Checkers, for instance, sells the Simple Truth range, which includes plant-based products, and Shoprite is developing its own private-label medicines.

Though there are various reasons behind the growth in private-label brands, Tridge and NielsenIQ agree that one of the biggest was the pandemic.

“The pandemic and the subsequent lockdowns in 2020 played a pivotal role in accelerating the growth of private-label products in South Africa,” Tridge says in its report.

Faced with economic uncertainties, consumers turned to private labels as “reliable alternatives that could meet their evolving needs”, it adds.

And the private-label sector responded quickly to changing consumer behaviours and market dynamics brought on by the pandemic, such as the interruptions to global and local supply chains.

Aside from the pandemic, the stuttering economy has also driven many consumers to switch to buying house brands. Shoprite sees this as an opportunity to increase its market share with high-income earners.

“The shopping baskets of Forage and Feast customers are 3.5 times bigger than that of the average Checkers customer,” it says in its 2023 annual report.

“Increasingly, higher-income customers seek value without compromising quality and freshness. By serving this market segment in South Africa through our differentiated offering in premium, convenience and fresh food while offering exceptional customer service, we have made meaningful gains in our customers’ share-of-wallet while retaining our industry-leading value position.”

The rise of private-label products is shaking up the fast-moving consumer goods sector and has forced some leading players to adapt quickly to the threats.

Tiger Brands says in its latest annual report that it has “refreshed its strategy to best defend its product offerings against the increasing threat of private label”. Its revenue fell 1% to R19.2bn and operating profit fell 3% to R1.3bn for the six months to end-March 2024.

Not everyone is a winner in the sector. Private-label supplier Libstar reported an increase in revenue of 5.2% to R12.38bn but a drop of 1.7% in normalised operating profit to R678.33m for the year ended December 2023.
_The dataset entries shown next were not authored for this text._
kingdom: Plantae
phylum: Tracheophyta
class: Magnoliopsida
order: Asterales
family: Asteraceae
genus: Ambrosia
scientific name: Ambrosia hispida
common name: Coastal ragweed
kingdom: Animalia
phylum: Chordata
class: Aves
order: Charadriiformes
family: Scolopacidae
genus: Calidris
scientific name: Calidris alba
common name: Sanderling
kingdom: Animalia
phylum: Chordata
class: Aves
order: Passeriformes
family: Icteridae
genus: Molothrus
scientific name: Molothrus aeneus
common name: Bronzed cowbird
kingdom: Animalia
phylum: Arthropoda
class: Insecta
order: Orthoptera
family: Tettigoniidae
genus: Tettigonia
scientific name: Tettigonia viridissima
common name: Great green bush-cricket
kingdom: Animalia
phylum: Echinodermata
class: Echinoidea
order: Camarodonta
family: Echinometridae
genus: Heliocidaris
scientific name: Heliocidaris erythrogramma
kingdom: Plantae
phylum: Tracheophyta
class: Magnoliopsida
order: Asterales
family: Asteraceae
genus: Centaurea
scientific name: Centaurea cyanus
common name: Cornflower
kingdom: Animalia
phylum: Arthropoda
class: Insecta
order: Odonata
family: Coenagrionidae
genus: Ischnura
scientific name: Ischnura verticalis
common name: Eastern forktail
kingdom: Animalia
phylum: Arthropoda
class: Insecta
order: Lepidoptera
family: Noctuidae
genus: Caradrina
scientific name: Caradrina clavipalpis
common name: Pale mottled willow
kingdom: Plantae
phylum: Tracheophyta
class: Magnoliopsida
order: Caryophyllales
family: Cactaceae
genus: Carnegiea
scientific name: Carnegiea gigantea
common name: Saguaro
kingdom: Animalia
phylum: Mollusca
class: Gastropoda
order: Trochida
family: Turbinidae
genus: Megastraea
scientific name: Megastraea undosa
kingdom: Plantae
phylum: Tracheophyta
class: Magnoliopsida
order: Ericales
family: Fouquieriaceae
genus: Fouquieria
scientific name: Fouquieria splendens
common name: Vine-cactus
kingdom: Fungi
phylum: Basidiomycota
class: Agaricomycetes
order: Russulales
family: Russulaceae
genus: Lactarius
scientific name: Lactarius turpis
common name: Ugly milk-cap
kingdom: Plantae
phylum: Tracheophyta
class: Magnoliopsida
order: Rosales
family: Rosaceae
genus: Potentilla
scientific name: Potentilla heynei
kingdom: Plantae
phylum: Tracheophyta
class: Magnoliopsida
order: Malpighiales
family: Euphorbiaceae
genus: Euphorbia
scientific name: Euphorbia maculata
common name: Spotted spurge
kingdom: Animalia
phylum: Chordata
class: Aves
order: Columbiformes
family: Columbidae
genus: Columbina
And the private-label sector is not immune to South Africa’s tough economic environment.

“As consumer behaviour continues to evolve in a post-pandemic era, the private-label sector in South Africa is facing a changing landscape marked by shifting spending habits, inflation challenges and regional disparities,” NielsenIQ South Africa market lead Zak Haeri writes in the blog.

Even so, Haeri notes that despite saturation conditions in certain product categories, there are still opportunities for private-label growth in the health-care, home care and beverage sectors.